Pusat Bahasa Danai Pertemuan Literasi TBM Masure di tempat Pulau Halmahera

HALMAHERA – pemerintahan terus berupaya meningkatkan budaya literasi publik dengan berbagai program. Terbaru, melalui Badan Pengembangunan serta Pembinaan Bahasa Kementerian Pendidikan, Kebudayaan, Penelitian lalu Teknologi ( Kemendikbudristek ), 340 komunitas se-Indonesia mendapatkan Bantuan pemerintahan (Banpem) untuk Komunitas Penggerak Literasi 2024 masing-masing Rp50 juta.

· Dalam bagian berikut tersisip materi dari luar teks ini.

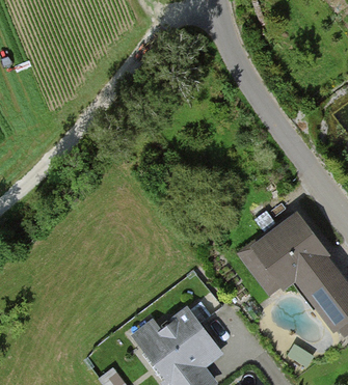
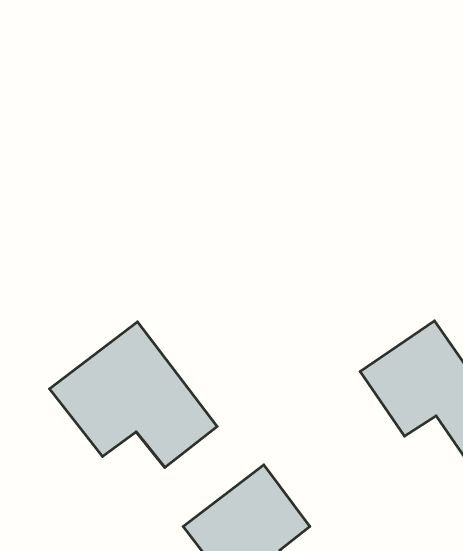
building: none -> [50,322,217,467]

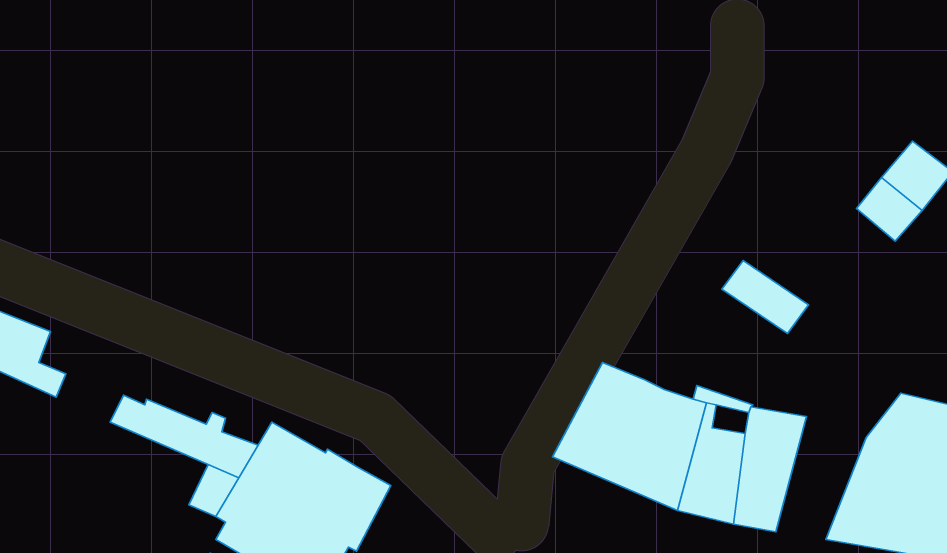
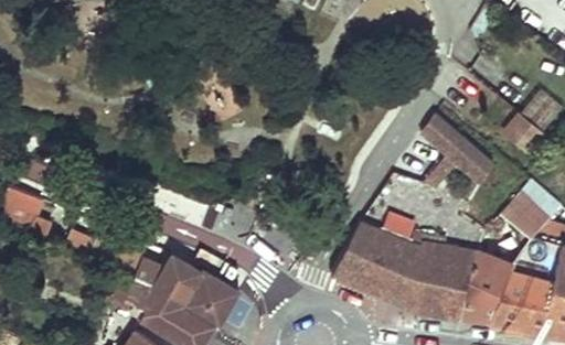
building: none -> [422,112,497,185]
building: none -> [502,182,550,239]
building: none -> [461,252,513,323]

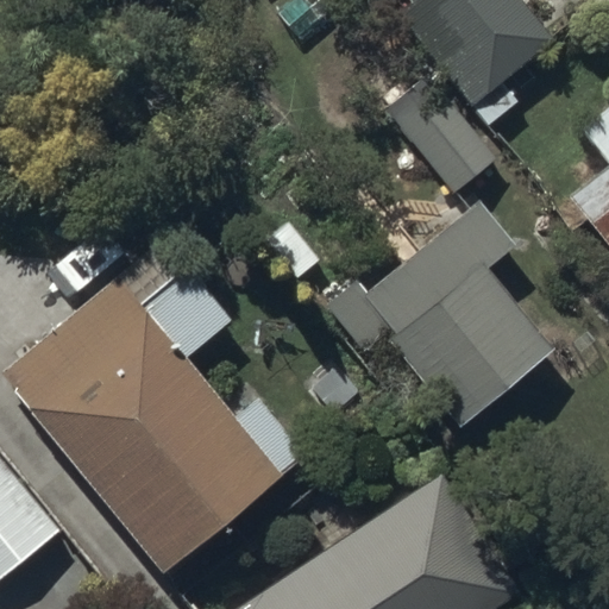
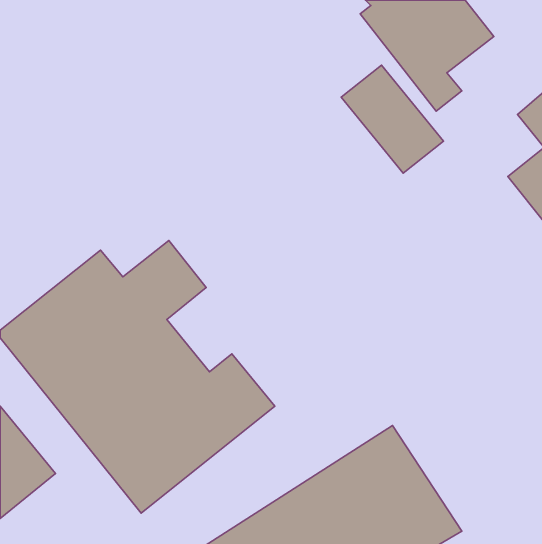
building: [326,201,553,427] -> none

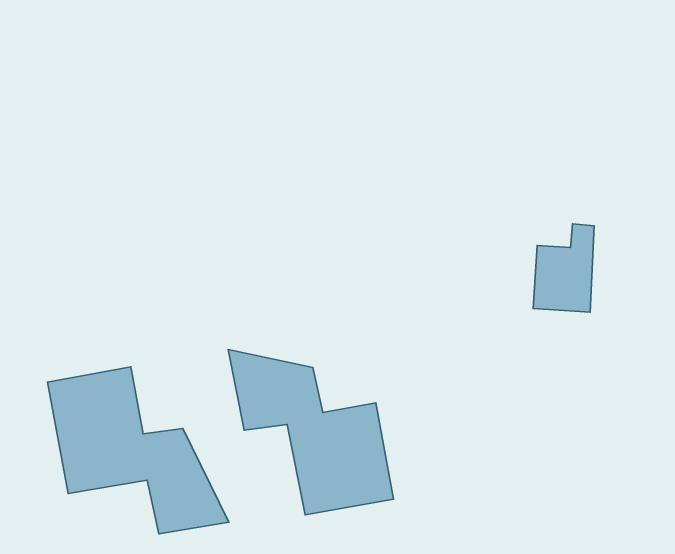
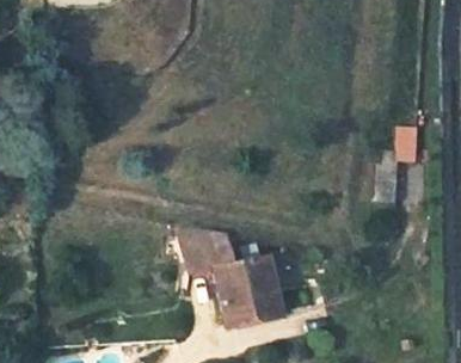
building: [47,367,229,534] -> none

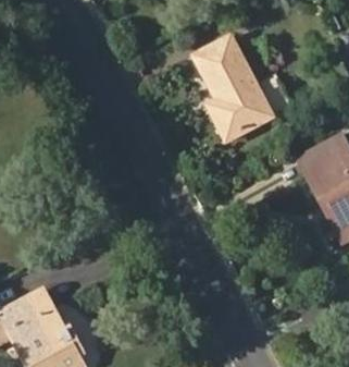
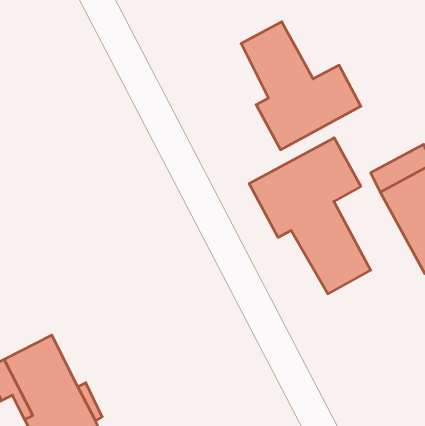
building: none -> [249,138,371,294]

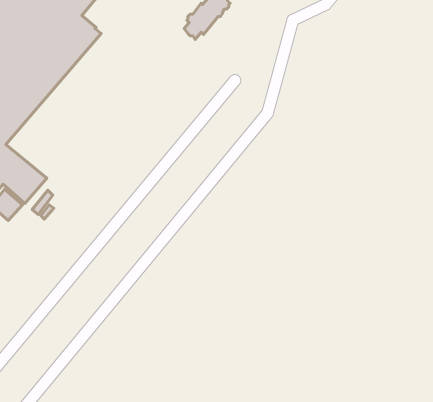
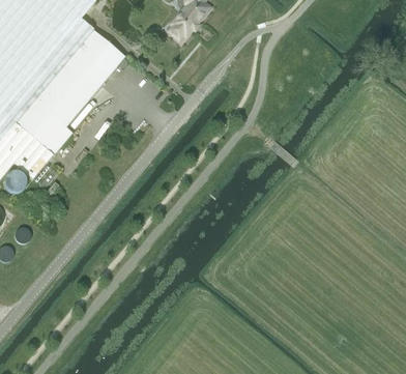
building: none -> [14,32,125,156]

baca juga: MNC Peduli Dukung Pendidikan Literasi dalam Pesawaran Lampung
Salah satu calon penerima bantuan dari Maluku Utara yaitu TBM Masure, mengapresiasi positif perhatian pemerintahan ini. TBM Masure yang tersebut berlokasi di tempat Desa Bale, Oba, kota Tidore Kepulauan, Maluku Utara berencana melakukan kegiatan pelatihan cara tepat lalu cepat mengajar membaca, bengkel menulis dan juga pelatihan membaca nyaring (read a loud).

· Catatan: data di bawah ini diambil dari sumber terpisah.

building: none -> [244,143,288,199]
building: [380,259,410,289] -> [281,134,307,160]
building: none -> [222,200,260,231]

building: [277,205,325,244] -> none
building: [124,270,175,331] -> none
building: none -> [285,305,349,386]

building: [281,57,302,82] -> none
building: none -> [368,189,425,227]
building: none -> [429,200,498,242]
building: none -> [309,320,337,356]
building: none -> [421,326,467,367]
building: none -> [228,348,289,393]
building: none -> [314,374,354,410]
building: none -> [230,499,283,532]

“Kegiatan rutin kami di tempat pesisir Pulau Halmahera ini adalah membuka kelas baca tulis berhitung (calistung), oleh sebab itu berbagai sekali anak SD pada desa kami serta sekitarnya di area kelas tinggi yang dimaksud belum dapat membaca. Di SMP lalu SMA pun masih terpantau ada,” tutur Elzam.
Selain mengajari anak membaca, sukarelawan TBM Masure juga melayani baca di tempat tempat serta pinjam buku, kegiatan seni, menulis lalu kelas bercerita (mendongeng) kemudian aktivitas sosial lain.

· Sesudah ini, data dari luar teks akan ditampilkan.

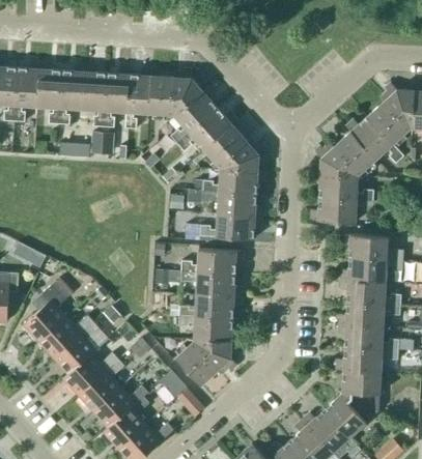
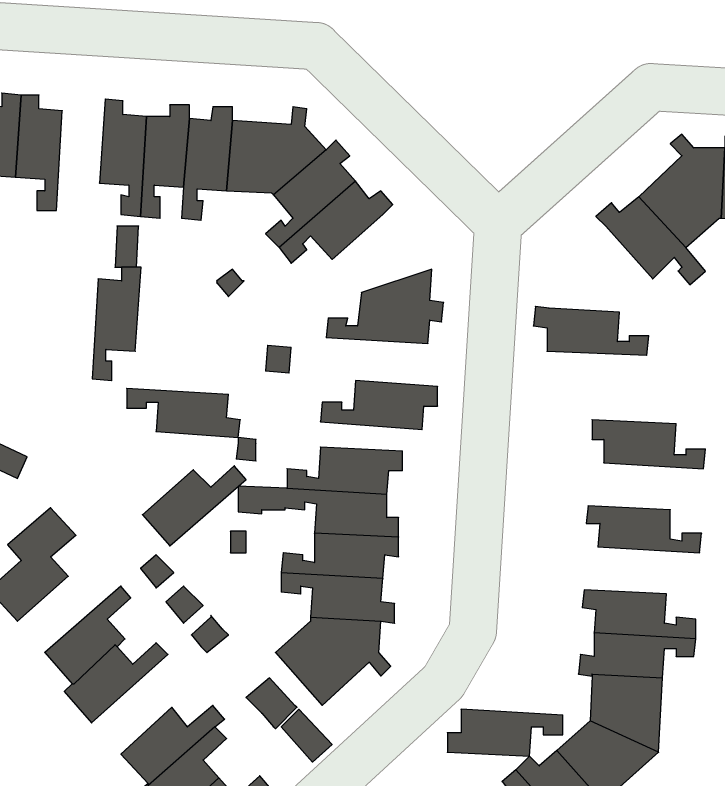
building: [59,65,85,125] -> [92,267,141,381]
building: [205,126,265,168] -> none
building: [315,133,375,178] -> none
building: [202,192,262,218] -> [127,388,240,437]
building: [311,199,372,224] -> none
building: [341,258,402,283] -> none
building: [339,303,400,327] -> [447,709,563,756]
building: [38,316,93,358] -> [142,466,246,546]
building: [78,360,123,412] -> none

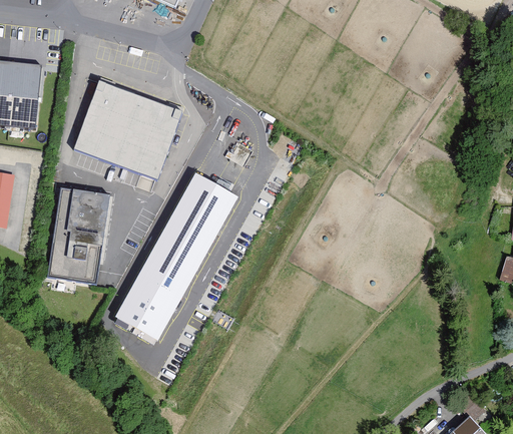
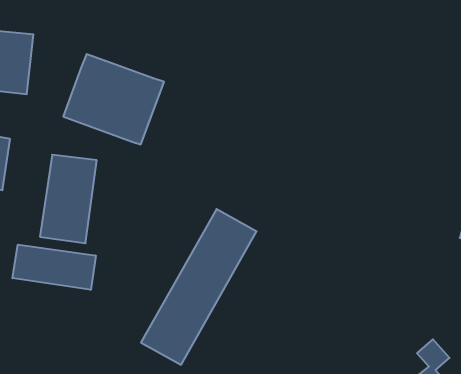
building: [114,170,238,338] -> [141,209,257,365]
building: none -> [12,245,96,290]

TBM Masure akan menyasar anak-anak sekaligus orangtua merekan sebagai kontestan kegiatan. Selain komunitas lain juga guru-guru di area sekolah TK/PAUD, SD, SMP lalu SMA. Semua kegiatan literasi nanti, akan berpusat pada teras rumahnya yang dimaksud disulap sebagai perpustakaan dengan koleksi hampir 2000 buku. Dia pun akan melibatkan Ikatan Pemuda Bale (IPB) beserta PKK Desa Bale untuk bersinergi merealisasikan kegiatan literasi.
baca juga:Aktivis Medsos: Sudah Waktunya Literasi Digital Masuk di Kurikulum Pendidikan
Elzam menambahkan, kawasan timur, khususnya pada Maluku Utara masih terpencil tertinggal di area bidang lembaga pendidikan lalu budaya literasi. “Aktivitas membaca juga menulis pun, fondasi awalnya adalah dapat membaca aksara dulu. Ini adalah realitas yang mana kami temui, sangat sebelum menyebar di area sosmed masalah siswa SMP belum mampu membaca di area Pulau Jawa beberapa waktu lalu,” katanya.
Selain TBM Masure, terdapat lima komunitas lain di dalam Maluku Utara yang memperoleh bantuan serupa. Mereka adalah Sabua Baca Pustaka Rimba, Teras Baca Umi kemudian Taman Baca Lolube (Ternate), Literasi Jagaloa Afa-afa (Tidore Kepulauan), juga Lela Baca Fahahu (Kepulauan Sula).
Sebelum mendapat bantuan kemudian melaksanakan kegiatan, enam komunitas yang disebutkan mendapat Pengajaran Calon Penerima Bantuan eksekutif (Banpem) untuk Komunitas Penggerak Literasi 2024 di tempat The Sultan Hotel dan juga Residence Jakarta, 27-30 Agustus 2024 bersatu beratus-ratus komunitas area lain.